### Data extract
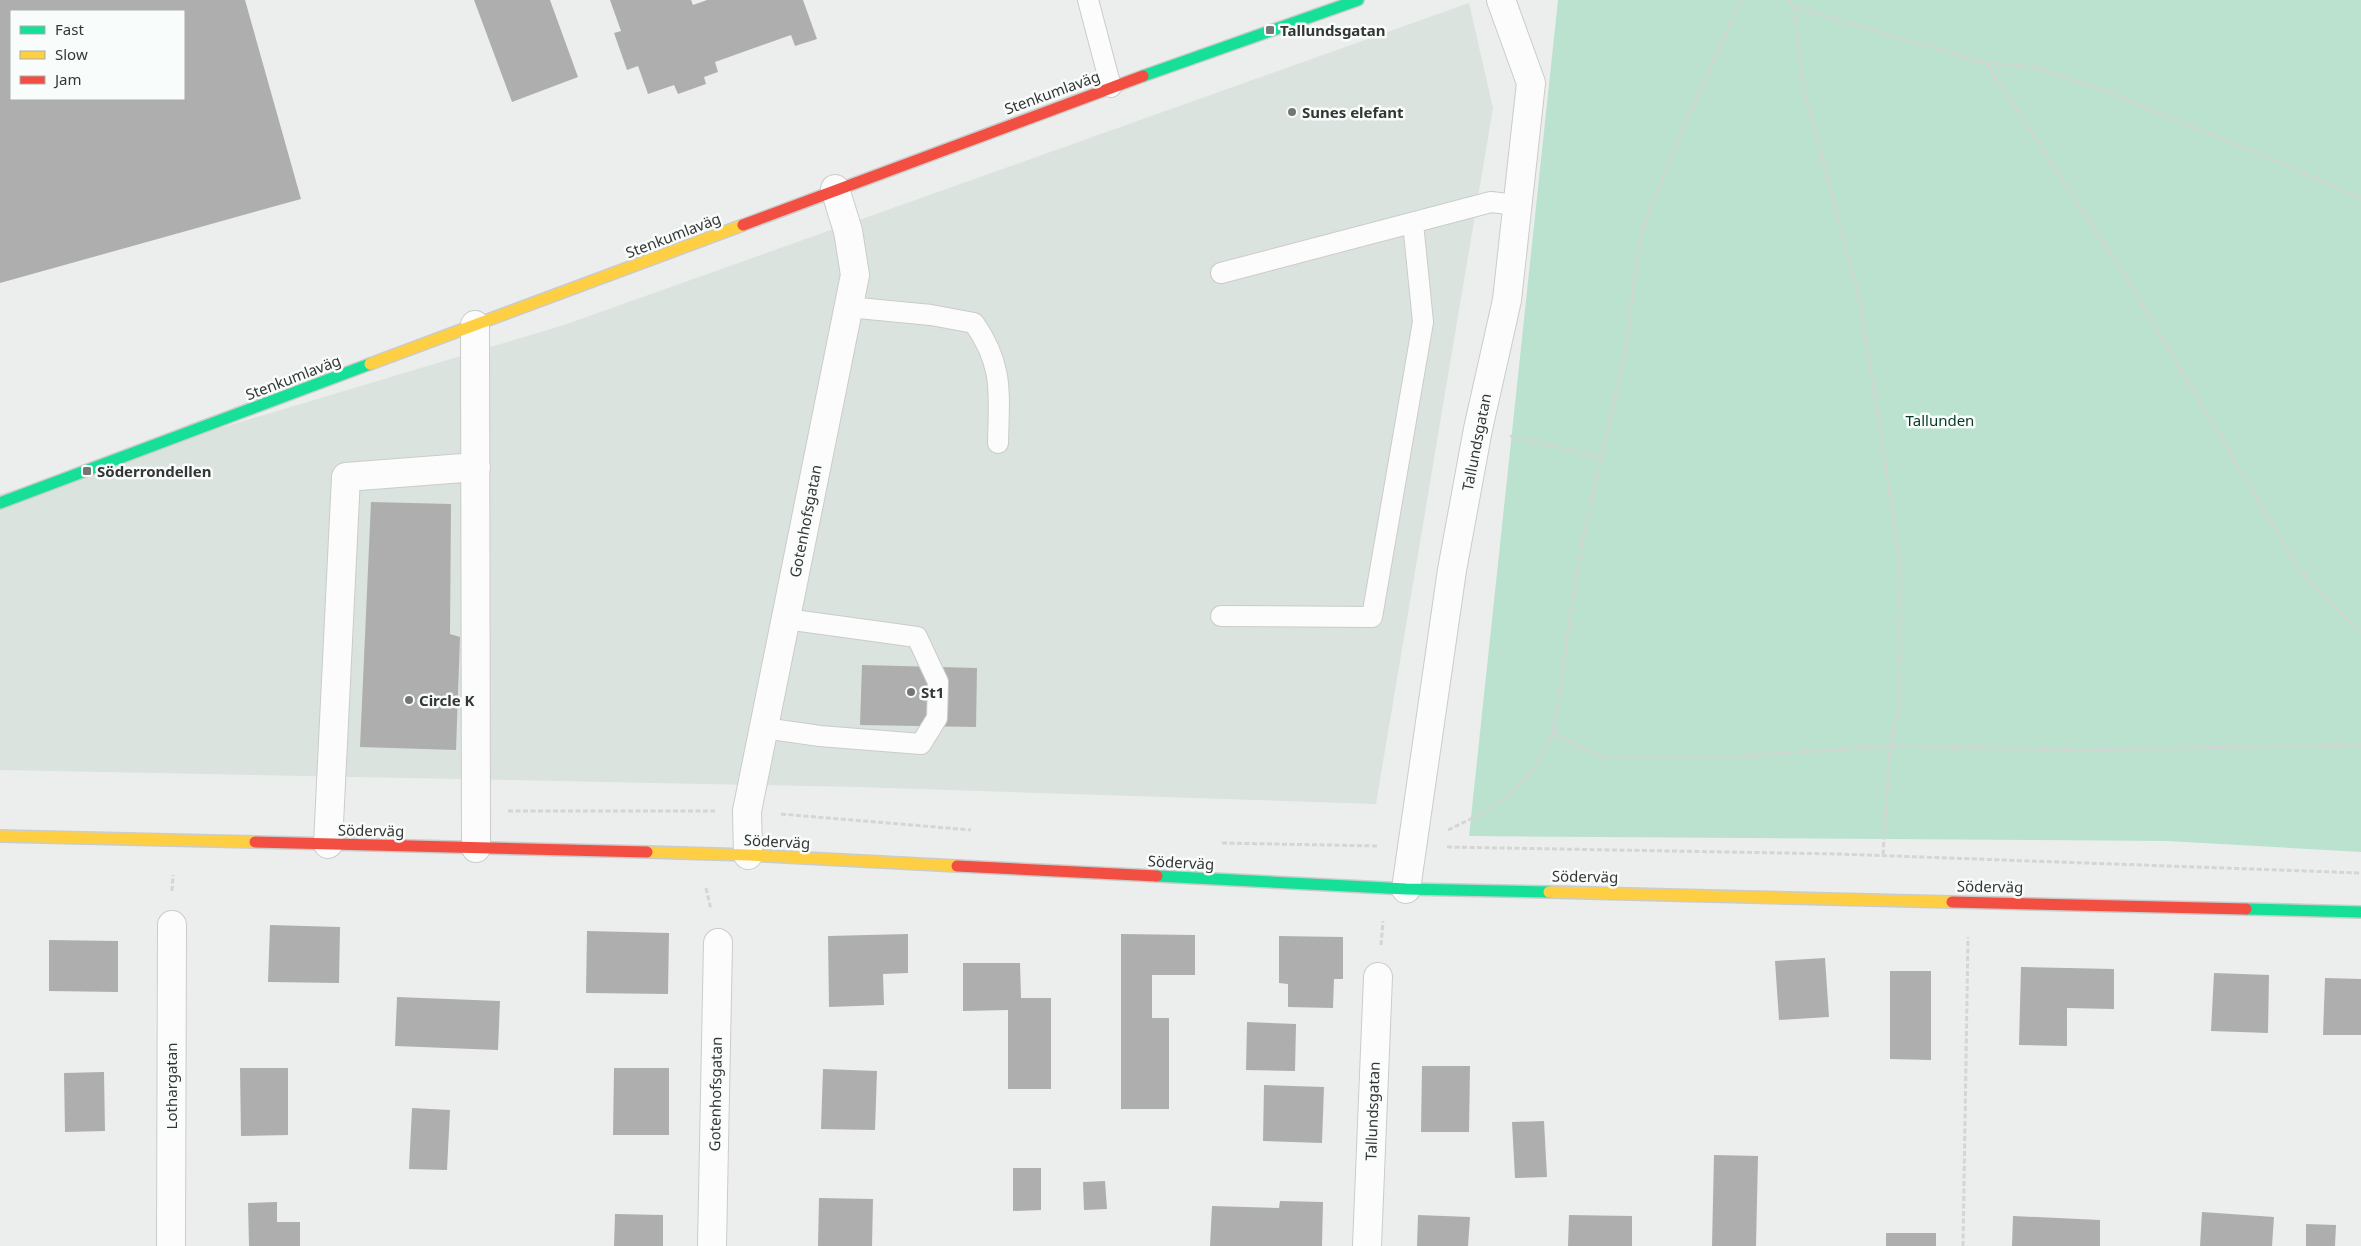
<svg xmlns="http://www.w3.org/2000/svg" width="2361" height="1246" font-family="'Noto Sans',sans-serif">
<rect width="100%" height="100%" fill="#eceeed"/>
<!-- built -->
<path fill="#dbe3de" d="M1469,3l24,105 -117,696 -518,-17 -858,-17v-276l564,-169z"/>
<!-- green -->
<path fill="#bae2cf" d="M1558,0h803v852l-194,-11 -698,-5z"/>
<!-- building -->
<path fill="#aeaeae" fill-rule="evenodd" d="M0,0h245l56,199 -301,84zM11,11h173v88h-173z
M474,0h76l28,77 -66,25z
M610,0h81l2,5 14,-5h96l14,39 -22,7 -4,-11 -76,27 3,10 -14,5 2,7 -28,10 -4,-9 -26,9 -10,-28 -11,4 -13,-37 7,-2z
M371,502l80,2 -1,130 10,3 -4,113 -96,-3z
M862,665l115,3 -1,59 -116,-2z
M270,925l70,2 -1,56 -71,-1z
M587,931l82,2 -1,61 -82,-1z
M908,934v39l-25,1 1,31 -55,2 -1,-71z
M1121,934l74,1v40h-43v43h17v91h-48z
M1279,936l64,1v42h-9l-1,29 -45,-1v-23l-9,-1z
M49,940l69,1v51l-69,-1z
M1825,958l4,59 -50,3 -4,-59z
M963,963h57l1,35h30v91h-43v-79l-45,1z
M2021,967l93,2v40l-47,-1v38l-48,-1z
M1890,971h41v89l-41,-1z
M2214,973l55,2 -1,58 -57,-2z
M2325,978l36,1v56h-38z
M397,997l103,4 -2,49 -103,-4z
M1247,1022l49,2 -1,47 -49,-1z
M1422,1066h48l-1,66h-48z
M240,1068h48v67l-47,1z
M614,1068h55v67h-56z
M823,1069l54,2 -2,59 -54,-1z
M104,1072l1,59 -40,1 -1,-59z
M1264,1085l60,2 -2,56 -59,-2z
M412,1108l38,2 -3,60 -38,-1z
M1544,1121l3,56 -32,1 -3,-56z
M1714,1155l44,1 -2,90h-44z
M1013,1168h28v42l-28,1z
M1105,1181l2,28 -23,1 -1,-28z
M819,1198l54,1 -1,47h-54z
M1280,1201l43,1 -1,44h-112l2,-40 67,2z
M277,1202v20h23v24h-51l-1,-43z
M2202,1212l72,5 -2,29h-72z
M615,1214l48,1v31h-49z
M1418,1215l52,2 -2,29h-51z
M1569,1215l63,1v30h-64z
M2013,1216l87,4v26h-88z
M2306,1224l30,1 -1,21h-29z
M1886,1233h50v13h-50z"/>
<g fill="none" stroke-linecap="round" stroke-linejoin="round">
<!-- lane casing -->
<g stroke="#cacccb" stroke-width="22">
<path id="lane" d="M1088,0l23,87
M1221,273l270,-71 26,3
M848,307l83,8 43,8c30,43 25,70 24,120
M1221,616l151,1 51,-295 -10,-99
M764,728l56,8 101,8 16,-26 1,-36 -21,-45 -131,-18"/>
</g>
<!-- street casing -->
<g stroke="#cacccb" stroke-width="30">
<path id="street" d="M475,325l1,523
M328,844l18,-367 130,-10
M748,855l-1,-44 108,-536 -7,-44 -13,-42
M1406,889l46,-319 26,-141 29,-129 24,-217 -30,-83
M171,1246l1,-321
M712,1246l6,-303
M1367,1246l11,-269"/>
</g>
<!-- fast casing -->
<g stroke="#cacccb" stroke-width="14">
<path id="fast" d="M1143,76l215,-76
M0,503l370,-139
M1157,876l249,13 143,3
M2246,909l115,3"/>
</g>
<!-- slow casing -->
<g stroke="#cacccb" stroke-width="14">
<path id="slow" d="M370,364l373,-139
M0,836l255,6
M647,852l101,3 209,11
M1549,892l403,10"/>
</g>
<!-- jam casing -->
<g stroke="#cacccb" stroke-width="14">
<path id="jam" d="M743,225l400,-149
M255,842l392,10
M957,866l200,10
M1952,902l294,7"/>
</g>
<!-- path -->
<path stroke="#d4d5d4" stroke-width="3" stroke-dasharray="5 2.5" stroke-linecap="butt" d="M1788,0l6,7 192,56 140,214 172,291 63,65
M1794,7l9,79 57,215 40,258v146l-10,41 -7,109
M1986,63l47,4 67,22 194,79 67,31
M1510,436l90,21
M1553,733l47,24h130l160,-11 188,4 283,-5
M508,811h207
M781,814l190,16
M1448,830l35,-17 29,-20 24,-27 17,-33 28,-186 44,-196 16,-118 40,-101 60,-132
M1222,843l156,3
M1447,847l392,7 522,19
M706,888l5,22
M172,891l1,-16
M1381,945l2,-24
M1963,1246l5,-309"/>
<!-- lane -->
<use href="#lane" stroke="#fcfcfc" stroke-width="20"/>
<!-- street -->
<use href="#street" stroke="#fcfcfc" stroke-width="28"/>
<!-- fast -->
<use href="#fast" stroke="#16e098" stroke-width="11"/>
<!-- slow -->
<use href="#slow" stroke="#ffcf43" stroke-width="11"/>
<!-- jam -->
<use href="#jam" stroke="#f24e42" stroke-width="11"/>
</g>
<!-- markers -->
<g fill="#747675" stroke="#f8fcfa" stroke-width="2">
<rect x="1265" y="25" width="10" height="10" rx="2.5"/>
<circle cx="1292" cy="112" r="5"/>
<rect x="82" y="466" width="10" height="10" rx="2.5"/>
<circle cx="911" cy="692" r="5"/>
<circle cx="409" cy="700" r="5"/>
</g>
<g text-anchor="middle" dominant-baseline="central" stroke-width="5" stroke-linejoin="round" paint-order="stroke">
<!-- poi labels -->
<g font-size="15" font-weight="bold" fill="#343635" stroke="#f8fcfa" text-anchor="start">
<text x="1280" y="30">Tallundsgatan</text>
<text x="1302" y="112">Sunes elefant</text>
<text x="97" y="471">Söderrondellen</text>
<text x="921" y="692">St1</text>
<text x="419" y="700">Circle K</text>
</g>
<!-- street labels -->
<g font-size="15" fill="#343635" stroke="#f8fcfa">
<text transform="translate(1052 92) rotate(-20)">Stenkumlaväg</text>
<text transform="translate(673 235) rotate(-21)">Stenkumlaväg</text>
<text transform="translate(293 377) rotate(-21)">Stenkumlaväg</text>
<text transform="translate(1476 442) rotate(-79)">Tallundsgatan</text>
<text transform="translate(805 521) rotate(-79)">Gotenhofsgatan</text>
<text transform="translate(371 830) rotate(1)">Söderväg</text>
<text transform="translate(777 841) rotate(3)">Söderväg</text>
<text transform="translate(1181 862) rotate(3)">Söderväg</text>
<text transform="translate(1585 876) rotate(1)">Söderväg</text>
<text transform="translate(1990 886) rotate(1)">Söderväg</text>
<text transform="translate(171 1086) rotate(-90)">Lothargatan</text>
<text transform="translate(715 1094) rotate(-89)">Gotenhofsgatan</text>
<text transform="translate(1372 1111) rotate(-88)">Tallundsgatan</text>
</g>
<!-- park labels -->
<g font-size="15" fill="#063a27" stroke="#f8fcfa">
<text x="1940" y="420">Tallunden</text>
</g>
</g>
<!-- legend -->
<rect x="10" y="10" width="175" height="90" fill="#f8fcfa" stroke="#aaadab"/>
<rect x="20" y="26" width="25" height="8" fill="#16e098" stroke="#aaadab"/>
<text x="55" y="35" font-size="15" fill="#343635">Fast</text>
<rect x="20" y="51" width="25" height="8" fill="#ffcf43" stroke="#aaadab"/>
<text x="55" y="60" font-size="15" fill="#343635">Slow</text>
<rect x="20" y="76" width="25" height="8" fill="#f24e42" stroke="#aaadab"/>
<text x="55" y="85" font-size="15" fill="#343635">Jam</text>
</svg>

### Task statement
All of the data above should be transcribed verbatim, with pictures omitted.

### Response box
<svg xmlns="http://www.w3.org/2000/svg" width="2361" height="1246" font-family="'Noto Sans',sans-serif">
<rect width="100%" height="100%" fill="#eceeed"/>
<!-- built -->
<path fill="#dbe3de" d="M1469,3l24,105 -117,696 -518,-17 -858,-17v-276l564,-169z"/>
<!-- green -->
<path fill="#bae2cf" d="M1558,0h803v852l-194,-11 -698,-5z"/>
<!-- building -->
<path fill="#aeaeae" fill-rule="evenodd" d="M0,0h245l56,199 -301,84zM11,11h173v88h-173z
M474,0h76l28,77 -66,25z
M610,0h81l2,5 14,-5h96l14,39 -22,7 -4,-11 -76,27 3,10 -14,5 2,7 -28,10 -4,-9 -26,9 -10,-28 -11,4 -13,-37 7,-2z
M371,502l80,2 -1,130 10,3 -4,113 -96,-3z
M862,665l115,3 -1,59 -116,-2z
M270,925l70,2 -1,56 -71,-1z
M587,931l82,2 -1,61 -82,-1z
M908,934v39l-25,1 1,31 -55,2 -1,-71z
M1121,934l74,1v40h-43v43h17v91h-48z
M1279,936l64,1v42h-9l-1,29 -45,-1v-23l-9,-1z
M49,940l69,1v51l-69,-1z
M1825,958l4,59 -50,3 -4,-59z
M963,963h57l1,35h30v91h-43v-79l-45,1z
M2021,967l93,2v40l-47,-1v38l-48,-1z
M1890,971h41v89l-41,-1z
M2214,973l55,2 -1,58 -57,-2z
M2325,978l36,1v56h-38z
M397,997l103,4 -2,49 -103,-4z
M1247,1022l49,2 -1,47 -49,-1z
M1422,1066h48l-1,66h-48z
M240,1068h48v67l-47,1z
M614,1068h55v67h-56z
M823,1069l54,2 -2,59 -54,-1z
M104,1072l1,59 -40,1 -1,-59z
M1264,1085l60,2 -2,56 -59,-2z
M412,1108l38,2 -3,60 -38,-1z
M1544,1121l3,56 -32,1 -3,-56z
M1714,1155l44,1 -2,90h-44z
M1013,1168h28v42l-28,1z
M1105,1181l2,28 -23,1 -1,-28z
M819,1198l54,1 -1,47h-54z
M1280,1201l43,1 -1,44h-112l2,-40 67,2z
M277,1202v20h23v24h-51l-1,-43z
M2202,1212l72,5 -2,29h-72z
M615,1214l48,1v31h-49z
M1418,1215l52,2 -2,29h-51z
M1569,1215l63,1v30h-64z
M2013,1216l87,4v26h-88z
M2306,1224l30,1 -1,21h-29z
M1886,1233h50v13h-50z"/>
<g fill="none" stroke-linecap="round" stroke-linejoin="round">
<!-- lane casing -->
<g stroke="#cacccb" stroke-width="22">
<path id="lane" d="M1088,0l23,87
M1221,273l270,-71 26,3
M848,307l83,8 43,8c30,43 25,70 24,120
M1221,616l151,1 51,-295 -10,-99
M764,728l56,8 101,8 16,-26 1,-36 -21,-45 -131,-18"/>
</g>
<!-- street casing -->
<g stroke="#cacccb" stroke-width="30">
<path id="street" d="M475,325l1,523
M328,844l18,-367 130,-10
M748,855l-1,-44 108,-536 -7,-44 -13,-42
M1406,889l46,-319 26,-141 29,-129 24,-217 -30,-83
M171,1246l1,-321
M712,1246l6,-303
M1367,1246l11,-269"/>
</g>
<!-- fast casing -->
<g stroke="#cacccb" stroke-width="14">
<path id="fast" d="M1143,76l215,-76
M0,503l370,-139
M1157,876l249,13 143,3
M2246,909l115,3"/>
</g>
<!-- slow casing -->
<g stroke="#cacccb" stroke-width="14">
<path id="slow" d="M370,364l373,-139
M0,836l255,6
M647,852l101,3 209,11
M1549,892l403,10"/>
</g>
<!-- jam casing -->
<g stroke="#cacccb" stroke-width="14">
<path id="jam" d="M743,225l400,-149
M255,842l392,10
M957,866l200,10
M1952,902l294,7"/>
</g>
<!-- path -->
<path stroke="#d4d5d4" stroke-width="3" stroke-dasharray="5 2.5" stroke-linecap="butt" d="M1788,0l6,7 192,56 140,214 172,291 63,65
M1794,7l9,79 57,215 40,258v146l-10,41 -7,109
M1986,63l47,4 67,22 194,79 67,31
M1510,436l90,21
M1553,733l47,24h130l160,-11 188,4 283,-5
M508,811h207
M781,814l190,16
M1448,830l35,-17 29,-20 24,-27 17,-33 28,-186 44,-196 16,-118 40,-101 60,-132
M1222,843l156,3
M1447,847l392,7 522,19
M706,888l5,22
M172,891l1,-16
M1381,945l2,-24
M1963,1246l5,-309"/>
<!-- lane -->
<use href="#lane" stroke="#fcfcfc" stroke-width="20"/>
<!-- street -->
<use href="#street" stroke="#fcfcfc" stroke-width="28"/>
<!-- fast -->
<use href="#fast" stroke="#16e098" stroke-width="11"/>
<!-- slow -->
<use href="#slow" stroke="#ffcf43" stroke-width="11"/>
<!-- jam -->
<use href="#jam" stroke="#f24e42" stroke-width="11"/>
</g>
<!-- markers -->
<g fill="#747675" stroke="#f8fcfa" stroke-width="2">
<rect x="1265" y="25" width="10" height="10" rx="2.5"/>
<circle cx="1292" cy="112" r="5"/>
<rect x="82" y="466" width="10" height="10" rx="2.5"/>
<circle cx="911" cy="692" r="5"/>
<circle cx="409" cy="700" r="5"/>
</g>
<g text-anchor="middle" dominant-baseline="central" stroke-width="5" stroke-linejoin="round" paint-order="stroke">
<!-- poi labels -->
<g font-size="15" font-weight="bold" fill="#343635" stroke="#f8fcfa" text-anchor="start">
<text x="1280" y="30">Tallundsgatan</text>
<text x="1302" y="112">Sunes elefant</text>
<text x="97" y="471">Söderrondellen</text>
<text x="921" y="692">St1</text>
<text x="419" y="700">Circle K</text>
</g>
<!-- street labels -->
<g font-size="15" fill="#343635" stroke="#f8fcfa">
<text transform="translate(1052 92) rotate(-20)">Stenkumlaväg</text>
<text transform="translate(673 235) rotate(-21)">Stenkumlaväg</text>
<text transform="translate(293 377) rotate(-21)">Stenkumlaväg</text>
<text transform="translate(1476 442) rotate(-79)">Tallundsgatan</text>
<text transform="translate(805 521) rotate(-79)">Gotenhofsgatan</text>
<text transform="translate(371 830) rotate(1)">Söderväg</text>
<text transform="translate(777 841) rotate(3)">Söderväg</text>
<text transform="translate(1181 862) rotate(3)">Söderväg</text>
<text transform="translate(1585 876) rotate(1)">Söderväg</text>
<text transform="translate(1990 886) rotate(1)">Söderväg</text>
<text transform="translate(171 1086) rotate(-90)">Lothargatan</text>
<text transform="translate(715 1094) rotate(-89)">Gotenhofsgatan</text>
<text transform="translate(1372 1111) rotate(-88)">Tallundsgatan</text>
</g>
<!-- park labels -->
<g font-size="15" fill="#063a27" stroke="#f8fcfa">
<text x="1940" y="420">Tallunden</text>
</g>
</g>
<!-- legend -->
<rect x="10" y="10" width="175" height="90" fill="#f8fcfa" stroke="#aaadab"/>
<rect x="20" y="26" width="25" height="8" fill="#16e098" stroke="#aaadab"/>
<text x="55" y="35" font-size="15" fill="#343635">Fast</text>
<rect x="20" y="51" width="25" height="8" fill="#ffcf43" stroke="#aaadab"/>
<text x="55" y="60" font-size="15" fill="#343635">Slow</text>
<rect x="20" y="76" width="25" height="8" fill="#f24e42" stroke="#aaadab"/>
<text x="55" y="85" font-size="15" fill="#343635">Jam</text>
</svg>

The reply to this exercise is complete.